"""

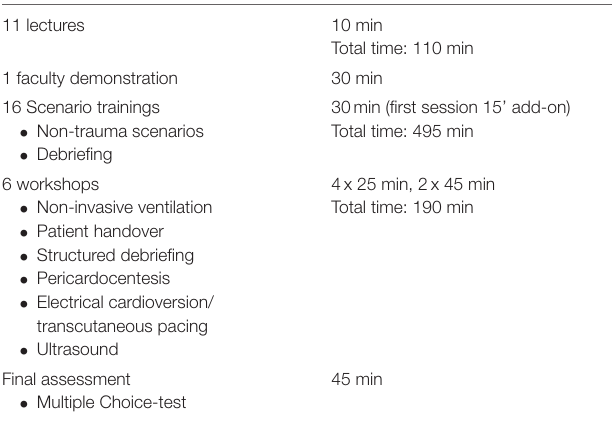
TABLE 4 | Pedagogical elements of the “Advanced Critical illness Life Support”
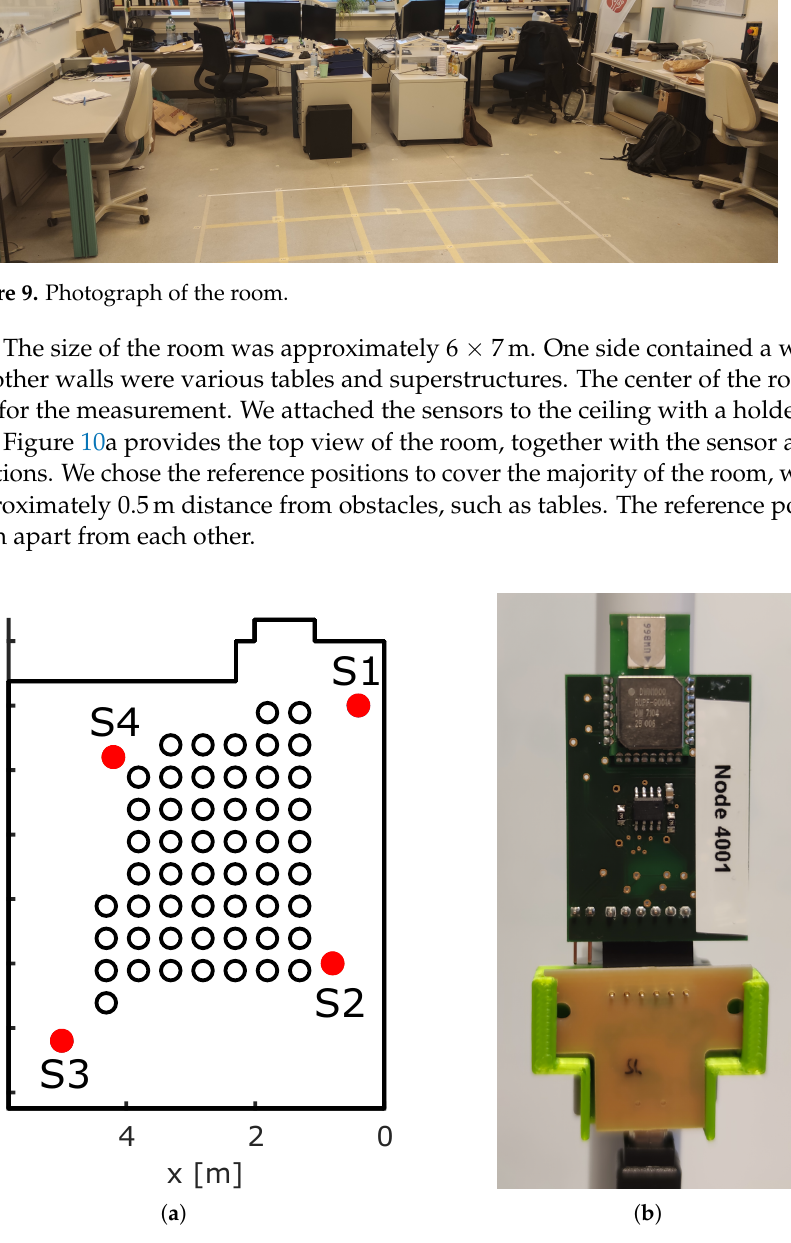
Figure 10. Theoretical MPCs calculated by raytracing. ( a ) Room with reference positions. ( b ) Sensor node plattform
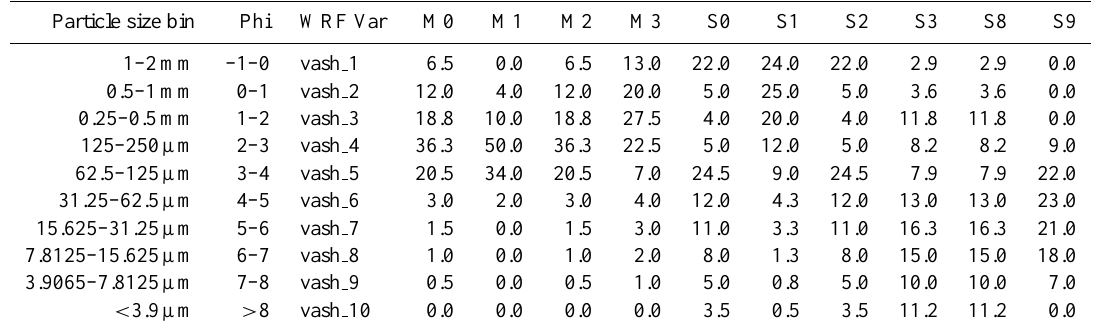
Table 2. Ash particle bin size ranges with corresponding WRF-Chem variable names; the mass fractions in percent of total mass are given below each ESP eruption type M0–M3 and S0–S9.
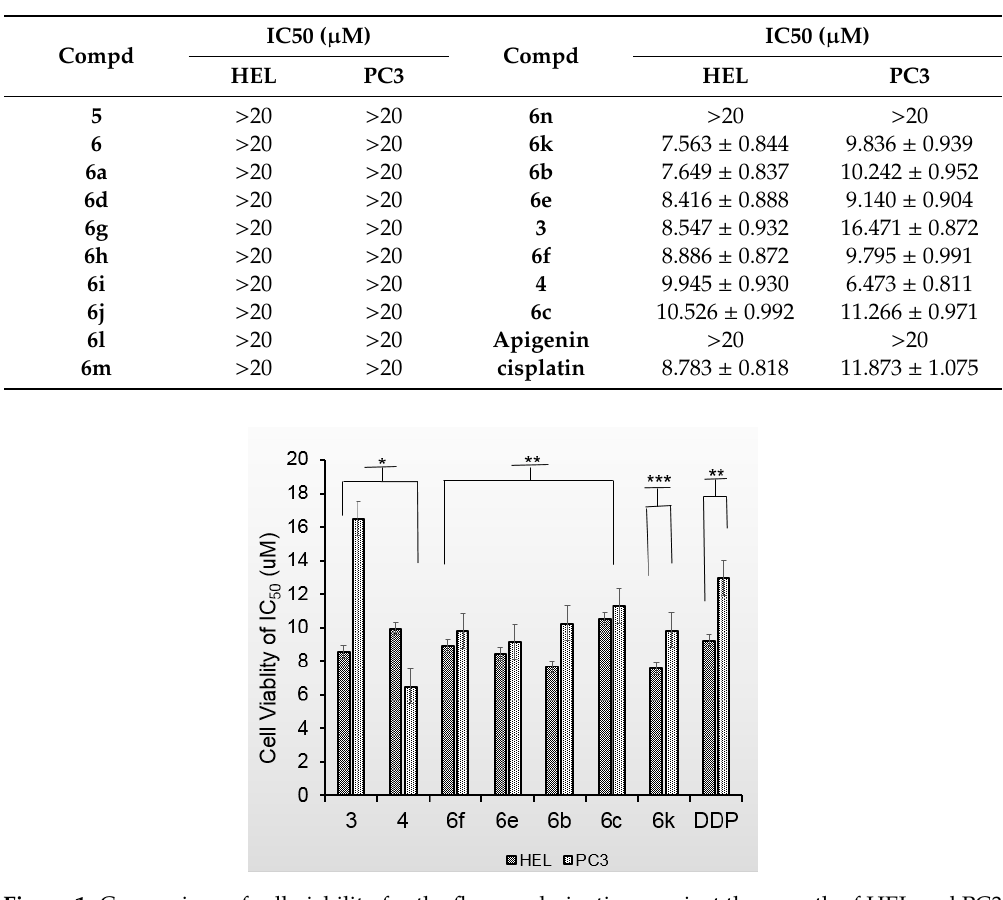
Figure 1. Comparison of cell viability for the flavone derivatives against the growth of HEL and PC3 cell lines (* p < 0.01).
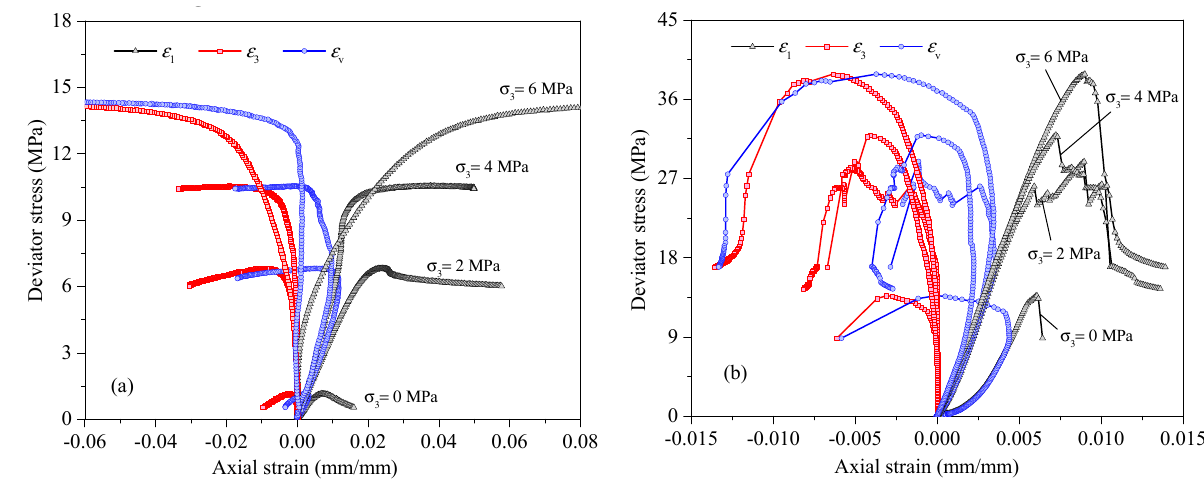
Figure 13. The deviator stress − strain curves of different coal under triaxial condition. ( a ) RTC; ( b ) intact coal.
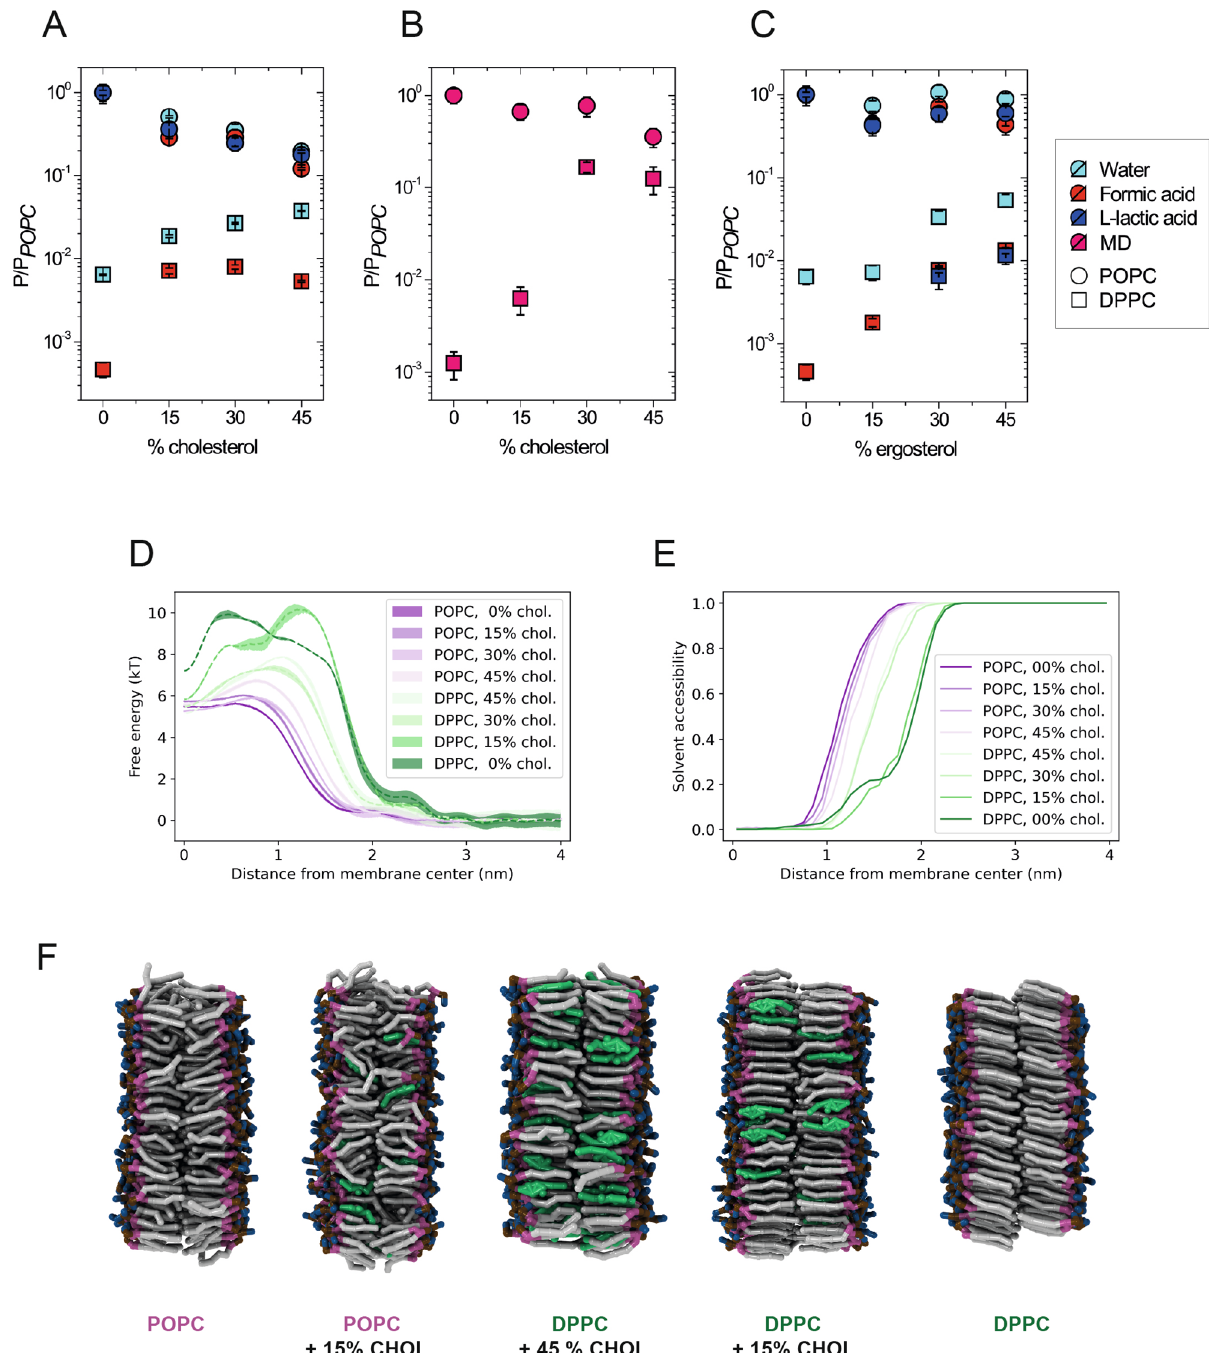
Fig. 4 Permeability of solutes as a function of sterol concentration. Permeability coef fi cients as a function of cholesterol ( A , B ) and ergosterol ( C ) concentration in POPC or DPPC vesicles from experiments ( A , C ) and simulations ( B ) at 20 °C. The permeability coef fi cients for each solute are normalized to the value in POPC vesicles, i.e., without sterol present; the permeability coef fi cient in POPC vesicles was 12.0 (±1.4) × 10 − 3 cm/s, 5.53 ± (0.74) × 10 − 3 cm/s, and 0.117 (±0.022) × 10 − 3 cm/s for water, formic acid, and lactic acid, respectively. Solute of the hydrophobic level I was used in the simulations. Data are presented as mean values + SEM. Data are presented as mean values ± SEM. Error estimates represented by error bars around the mean values are described in “ Methods ” ( “ Fit of the in vitro kinetics ” for experimental data, “ Inhomogeneous solubility-diffusion model ” , for MD simulations). The numerical values are presented in Supplementary Table 4. D , E Free energy ( D ) and solvent accessibility ( E ) pro fi les from simulated membranes in the L d phase and L β or L o phase at varying cholesterol concentrations. The largest changes in the pro fi les and in the permeability coef fi cients are between simulations in different phase states. F MD simulation snapshots of lipid membranes of various compositions at different phase states (lipid tails gray; glycerol moiety, purple; choline moiety, blue; phosphate moiety, ochre; cholesterol, green; water molecules are not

"""

(Task objective): Find how many lines of the preceding data contain "Figure", and answer with that number only.

(Response box): 3